I am currently studying Liouville's theorem compare wikipedia
and there this mysterious probability density $\rho$ appears and I was wondering how one can determine this quantity analytically for a given problem.
Let's think of the harmonic oscillator as a primitve example, how can I get an analytical representation of $\rho$?
Answer
Liouville's theorem describes the time-evolution of the density, in canonical ensemble where the energy thereof is conservative, of system points in phase space. A common example is a closed system with Hamiltonian $\mathcal{H}=\frac{1}{2}p^2+V(q)$. According to Liouville's equation, the probability density distribution $\rho(q,p;t)$ of phase space remains invariant along trajectory.
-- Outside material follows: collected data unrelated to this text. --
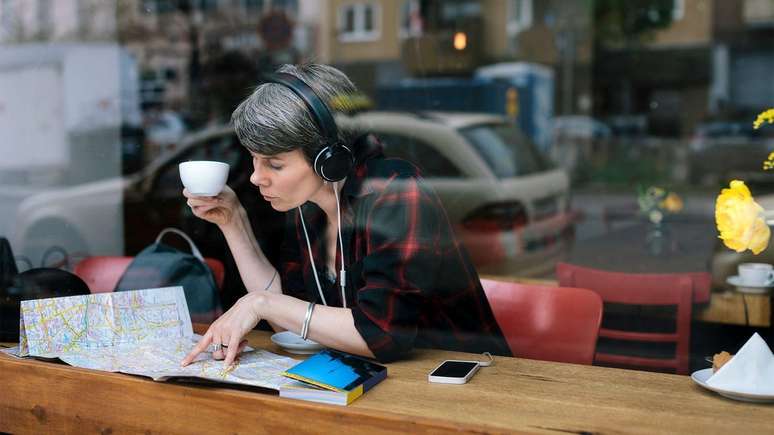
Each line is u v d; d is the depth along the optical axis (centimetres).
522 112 995
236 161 197
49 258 257
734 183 151
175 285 204
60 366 154
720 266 244
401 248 164
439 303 175
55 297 179
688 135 1470
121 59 379
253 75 497
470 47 981
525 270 320
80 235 274
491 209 413
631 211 576
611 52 1628
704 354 218
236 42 548
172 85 430
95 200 284
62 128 312
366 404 134
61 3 324
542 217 460
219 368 151
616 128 1568
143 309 179
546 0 1247
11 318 183
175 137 374
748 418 129
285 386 137
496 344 182
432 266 167
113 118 348
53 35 319
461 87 786
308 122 162
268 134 161
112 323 173
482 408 132
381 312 159
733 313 229
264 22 600
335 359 149
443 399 137
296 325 161
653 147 1334
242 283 194
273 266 193
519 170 518
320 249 185
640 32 1623
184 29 500
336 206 178
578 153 1241
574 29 1282
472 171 444
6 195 279
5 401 158
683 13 1630
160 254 213
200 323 192
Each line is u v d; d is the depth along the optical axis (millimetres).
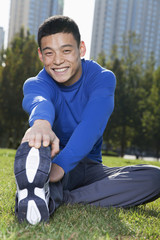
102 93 1968
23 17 65938
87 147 1749
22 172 1429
That is $$\frac{d\rho}{dt}=\frac{\partial\rho}{\partial t}+\frac{\partial\rho}{\partial q}\frac{\partial\mathcal{H}}{\partial p}-\frac{\partial\rho}{\partial p}\frac{\partial\mathcal{H}}{\partial q}=\frac{\partial\rho}{\partial t}+\frac{\partial\rho}{\partial q}p-\frac{\partial\rho}{\partial p}\nabla V=0$$ It's a linear first-order pde and we can solve it by method of characteristics. The characteristic equation is $$dt=\frac{dq}{p}=-\frac{dp}{\nabla V}$$ which gives two first integrals. $$\mathcal{H}=\frac{1}{2}p^2+V(q)$$ $$q_0=q-\int pdt$$ Thus the solution is $$\rho(q,p;t)=F(\mathcal{H},q-\int pdt)$$ for any function bivariate $F(x,y)$.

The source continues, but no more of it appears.